ТЕКСТ СТРАНИЦЫ:

§

«Уже в какой раз я прихожу в уком. Все прошу секретаря отпустить меня в соседний уезд в МТС работать. Он не соглашается. Все твердит, что я нужна здесь. Договорились, что пока без отрыва от производства окончу курсы при Вильяндиской МТС, а там, может…
Решение вернуться в МТС никто из моих близких не одобрял.
— Ну, чего тебе неймется? — говорили мне. — Работа в связи несложная, негрязная.
— Надорвешься ты на этой работе в МТС, — говорили другие. — Ни минуты покоя. В поле с утра до вечера.
Но я твердо стояла на своем. Я видела себя на тракторе. Стоило закрыть глаза, и передо мной волновалось золотое поле спелой ржи, которую я вырастила. Это была моя заветная мечта, и я ни с кем не хотела ее делить. «Посмотрим, что вы скажете, когда все сбудется», — мысленно отвечала я тем, кто меня отговаривал.
Совмещать работу с учебой, тем более мою, когда все время в разъездах, было непросто. Но я каждую свободную минуту использовала для занятий. Вместо художественной литературы читала в поезде учебники.
Особенно я любила те дни, в которые выпадало мое дежурство на курсах по классу. Я старалась прийти пораньше, пока никого нет. Подметала полы, аккуратно расставляла стулья. Встречала ребят (в группе я была единственной девушкой) как хозяйка. Занятия проходили весело, интересно и поэтому незаметно. Ребята в группе у нас были в основном молодые, любили пошутить друг над другом. Так уж устроен человек, ему хочется делать именно то, что в данный момент не позволено. На уроках кто-нибудь глупость сморозит, смеешься — не остановить. Буквально зажимаешь рот рукой, а сама боишься, как бы не подумали, что на курсы не учиться пришла, а развлекаться.

§

СТРОКИ ДАННЫХ:

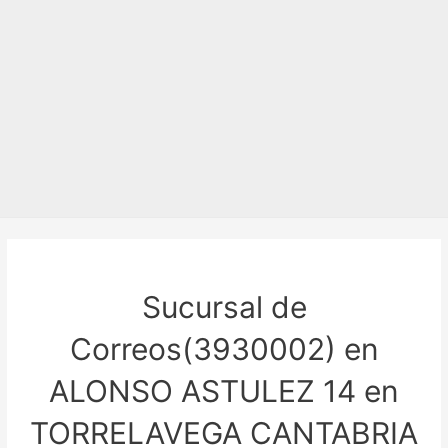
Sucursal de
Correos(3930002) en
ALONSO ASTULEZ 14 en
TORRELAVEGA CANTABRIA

§

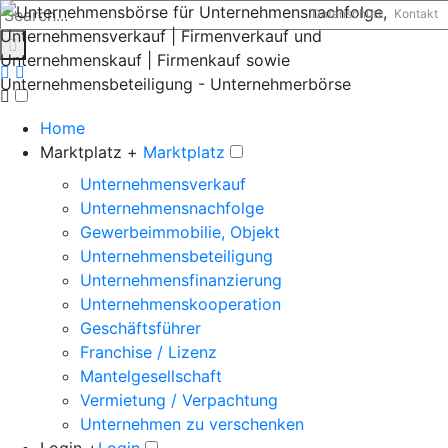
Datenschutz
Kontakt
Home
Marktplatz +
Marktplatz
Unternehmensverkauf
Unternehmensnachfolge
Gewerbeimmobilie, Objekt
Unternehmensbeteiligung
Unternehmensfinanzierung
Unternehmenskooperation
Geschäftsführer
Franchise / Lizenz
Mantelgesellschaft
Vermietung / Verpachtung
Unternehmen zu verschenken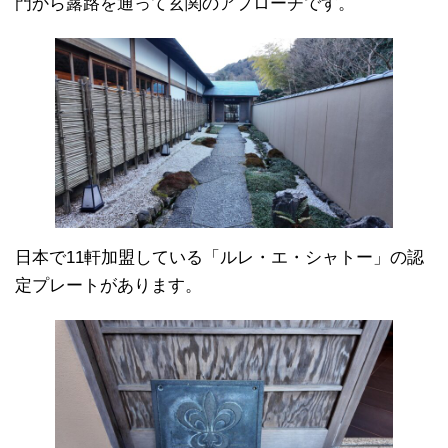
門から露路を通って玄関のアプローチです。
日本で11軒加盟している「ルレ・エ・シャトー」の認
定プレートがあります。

§

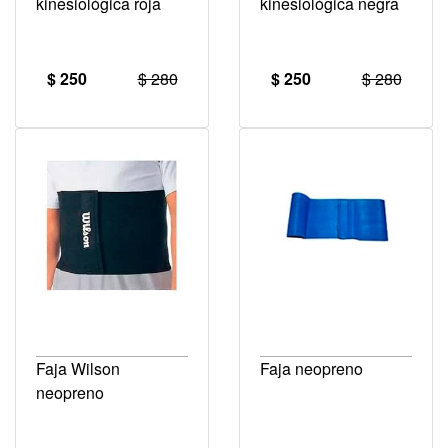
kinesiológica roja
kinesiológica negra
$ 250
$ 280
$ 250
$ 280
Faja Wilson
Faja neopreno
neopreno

§

ЧТО НУЖНО СДЕЛАТЬ:
1) Выпишите из текста о работе в МТС отрывок от слов «Совмещать работу с» до слов «в поезде учебники.» включительно.
2) Напишите, что могло бы идти дальше в тексте о работе в МТС после его последнего предложения.

РЕЗУЛЬТАТЫ ВЫПОЛНЕНИЯ:
1)
Совмещать работу с учебой, тем более мою, когда все время в разъездах, было непросто. Но я каждую свободную минуту использовала для занятий. Вместо художественной литературы читала в поезде учебники.

2)
Говорят, плох тот солдат, который не мечтает стать генералом. Генералом я никогда не собиралась стать, а вот знаменитой, признаюсь честно, мечтала. Особенно остро это желание появилось в тот момент, когда выбрали меня, еще даже не трактористку, а только курсантку, на Второй съезд женщин Эстонии.
Сколько раз я ездила в Таллин, и никаких чувств эти поездки у меня не вызывали. А здесь ехала по знакомому маршруту и волновалась, будто ехала впервые. «Значит, верят мне, — думала я, — верят, что я стану настоящим механизатором. Не только оправдать доверие, но и удивить всех, стать самой лучшей — для этого надо одно: трудиться, трудиться, не зная усталости».
Практику сдала на «отлично». Осталось сдать теорию. Казалось, весь учебник, как говорится, от корки до корки выучила наизусть, а все равно волновалась до головной боли.
Экзаменаторы меня, женщину, спрашивали особенно придирчиво. Но я отвечала без запинки. Была уверена, и все ребята тоже, что получу «отлично». Они ахнули, когда узнали, что «хор» поставили. А я губу прикусила от злости и небрежно бросила: «Подумаешь! Жизнь покажет!».
Долгожданный день все-таки наступил. Я перешла на работу в МТС. Была там единственной женщиной-механизатором. Сначала меня никто даже помощником не хотел на трактор брать. Досадно и обидно мне было. Но я сразу успокоилась, когда выехала в поле. Радовалась, что наконец сижу за рулем трактора и занята настоящим делом, что я, как герои любимых моих книг и кинофильмов, участвую в строительстве новой жизни.
Бывая на хуторе у Минды, видела, сколько трудов ей стоит поддерживать свое хозяйство. Без выходных, с раннего утра до позднего вечера она переходила от одного дела к другому, не имея права ни заболеть, ни развлечься. Только работа, работа, работа, и ничего больше, а в итоге — результаты плачевные.
Война и оккупация нанесли огромный ущерб сельскому хозяйству республики. Резко сократилось производство мяса — почти в три раза по сравнению с довоенным уровнем, значительно меньше стало производиться молока, яиц и других продуктов.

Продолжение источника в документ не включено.